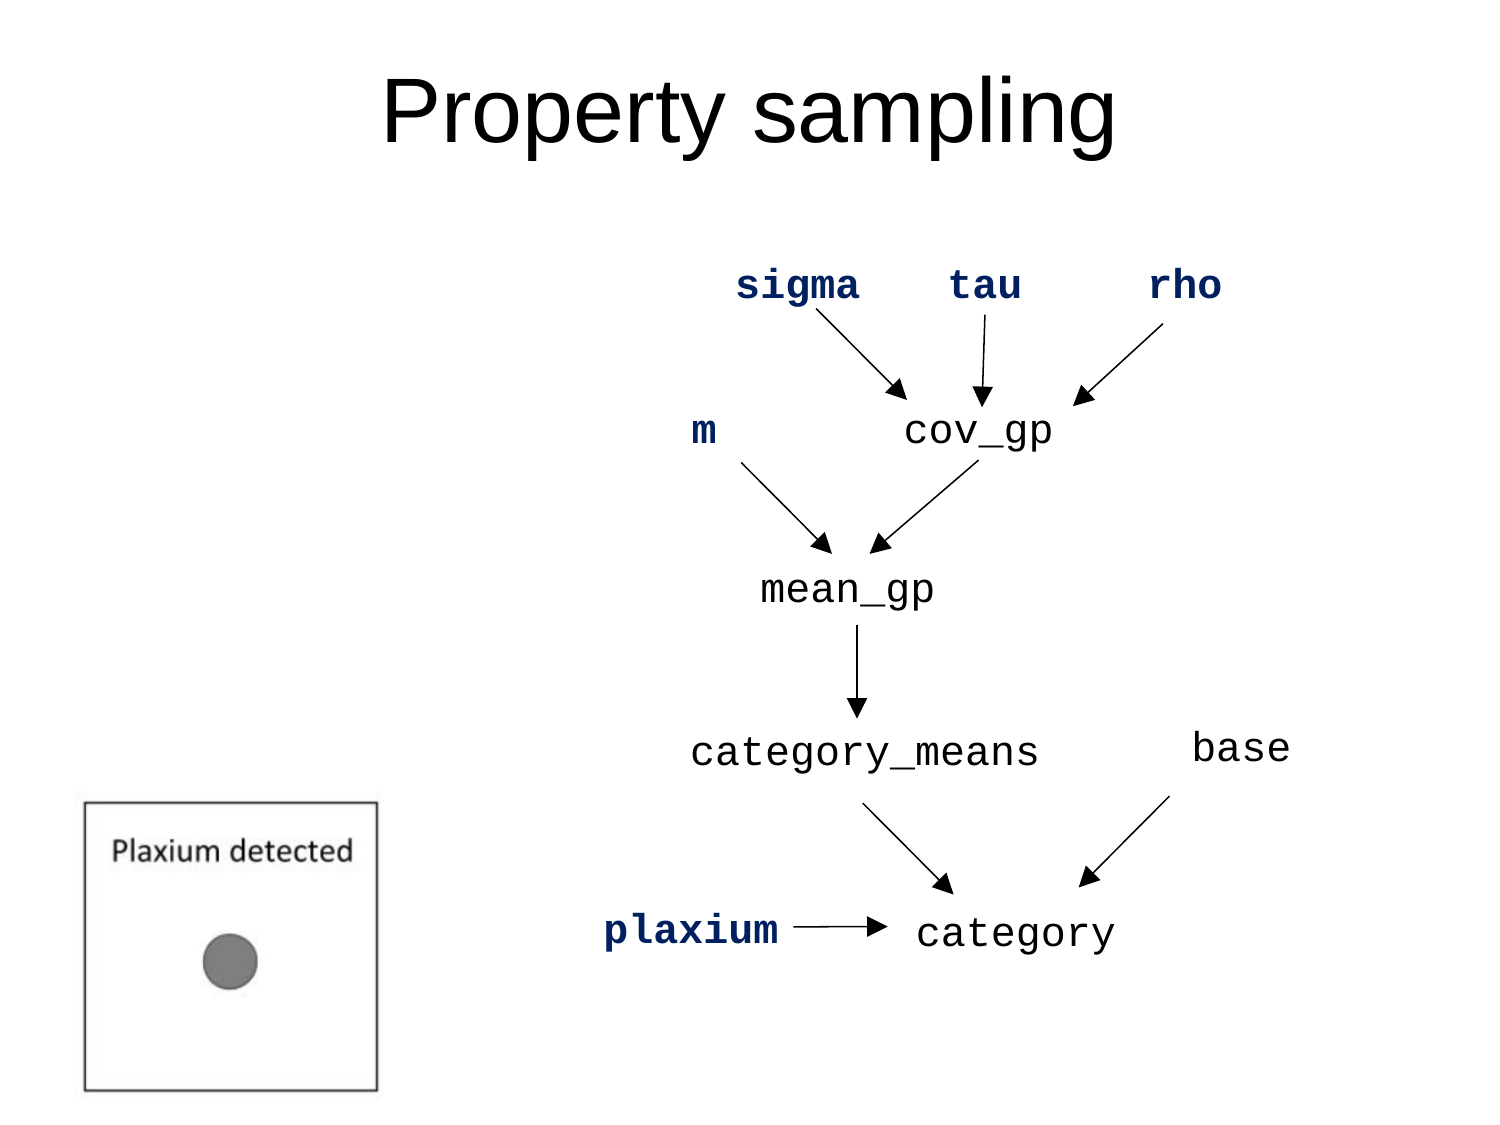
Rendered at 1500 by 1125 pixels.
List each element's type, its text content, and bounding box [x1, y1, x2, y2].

text_box plaxium [588, 894, 794, 960]
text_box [1078, 795, 1170, 888]
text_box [815, 308, 908, 401]
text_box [862, 802, 954, 895]
text_box category [901, 896, 1131, 962]
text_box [869, 459, 979, 555]
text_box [1072, 323, 1164, 407]
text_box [740, 462, 833, 555]
text_box mean_gp [745, 553, 951, 619]
text_box sigma [720, 249, 876, 315]
text_box base [1176, 712, 1307, 778]
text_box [981, 315, 986, 408]
text_box rho [1132, 249, 1238, 315]
text_box category_means [675, 716, 1055, 782]
text_box m [676, 394, 732, 460]
text_box tau [932, 249, 1038, 315]
text_box cov_gp [888, 394, 1069, 460]
title Property sampling [75, 12, 1425, 200]
picture [69, 787, 392, 1103]
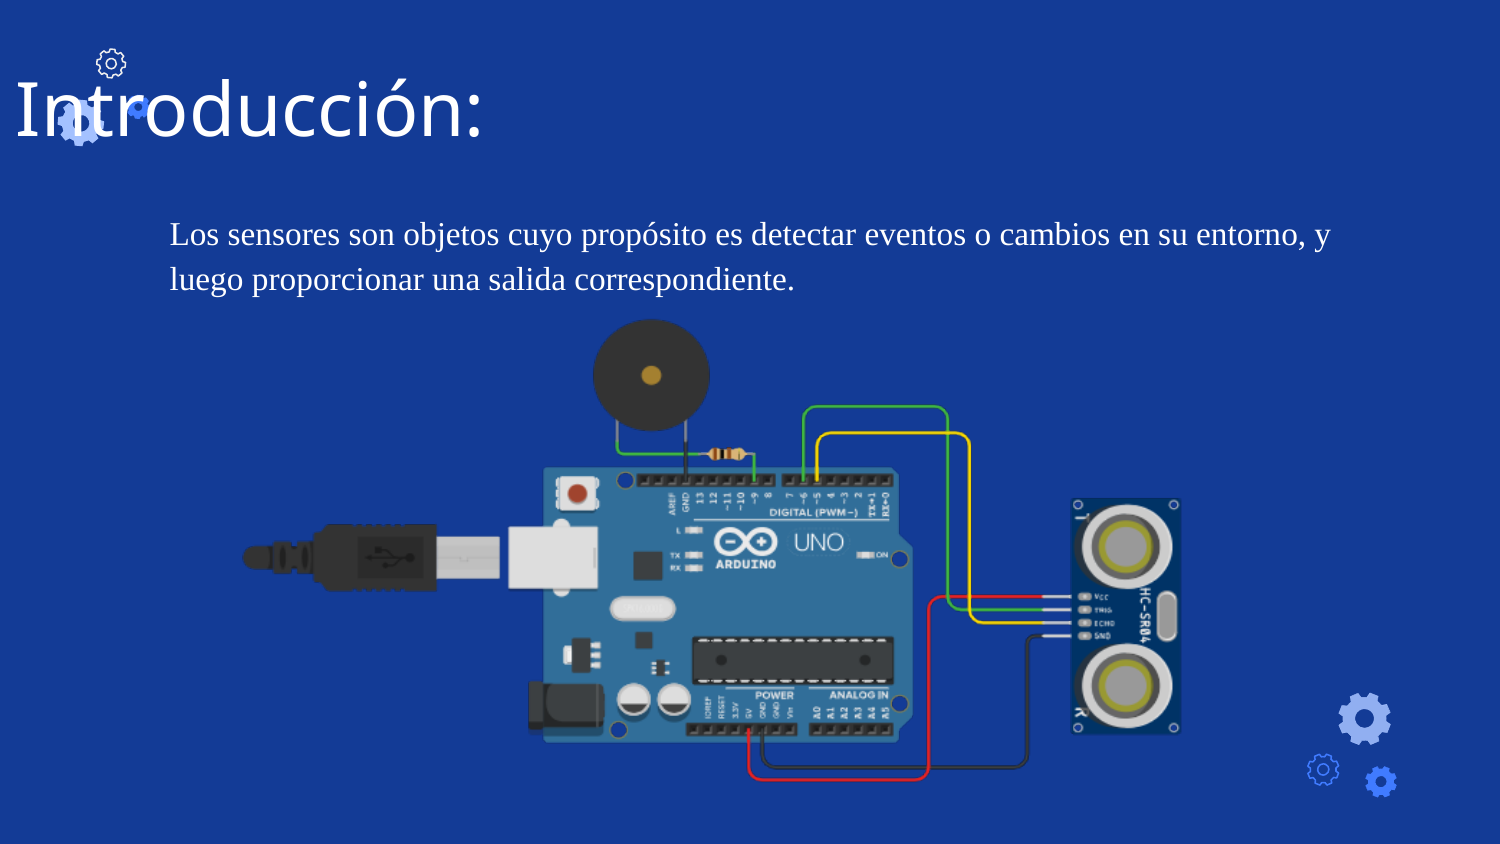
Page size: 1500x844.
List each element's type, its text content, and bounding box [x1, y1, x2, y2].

list Los sensores son objetos cuyo propósito es detectar eventos o cambios en su entorno, y luego proporcionar una salida correspondiente. [79, 191, 1421, 322]
picture [191, 238, 1233, 844]
title Introducción: [0, 46, 500, 154]
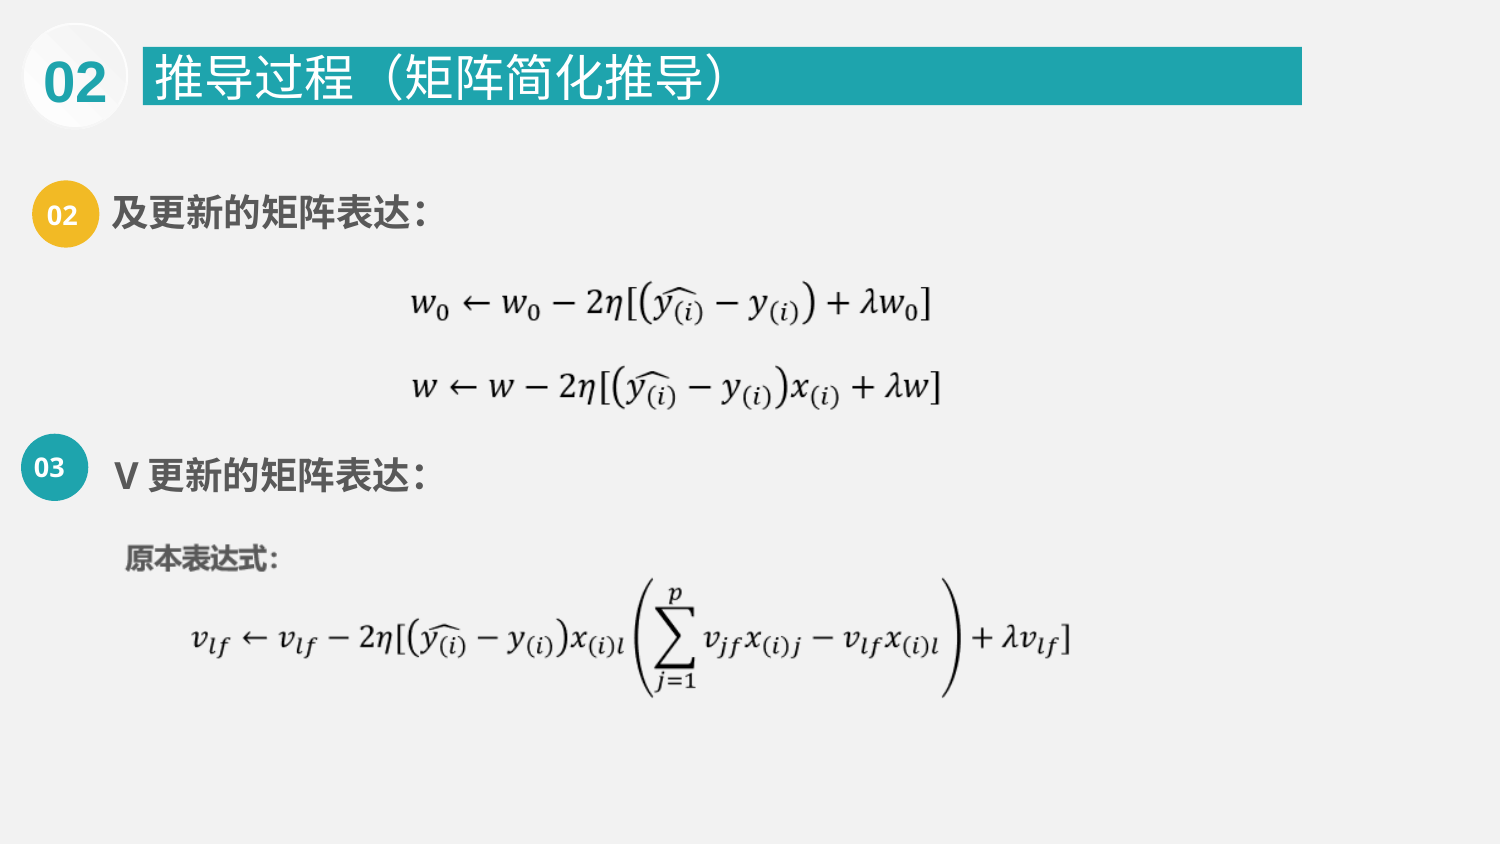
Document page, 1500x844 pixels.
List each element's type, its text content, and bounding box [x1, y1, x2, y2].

text_box [30, 195, 35, 233]
text_box [38, 178, 94, 191]
text_box 推导过程（矩阵简化推导） [141, 45, 1304, 107]
text_box [38, 237, 93, 250]
picture [348, 260, 1046, 443]
picture [116, 516, 1093, 765]
text_box 02 [35, 191, 100, 237]
text_box V更新的矩阵表达： [99, 445, 511, 505]
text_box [21, 22, 129, 130]
text_box 03 [19, 442, 148, 490]
text_box [29, 431, 80, 442]
text_box [27, 490, 83, 504]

*****

▶ [What you need to do] The answer must be a single number: the count of lines in the records above that contain the word "pixels".

▶ [Reply to the task] 2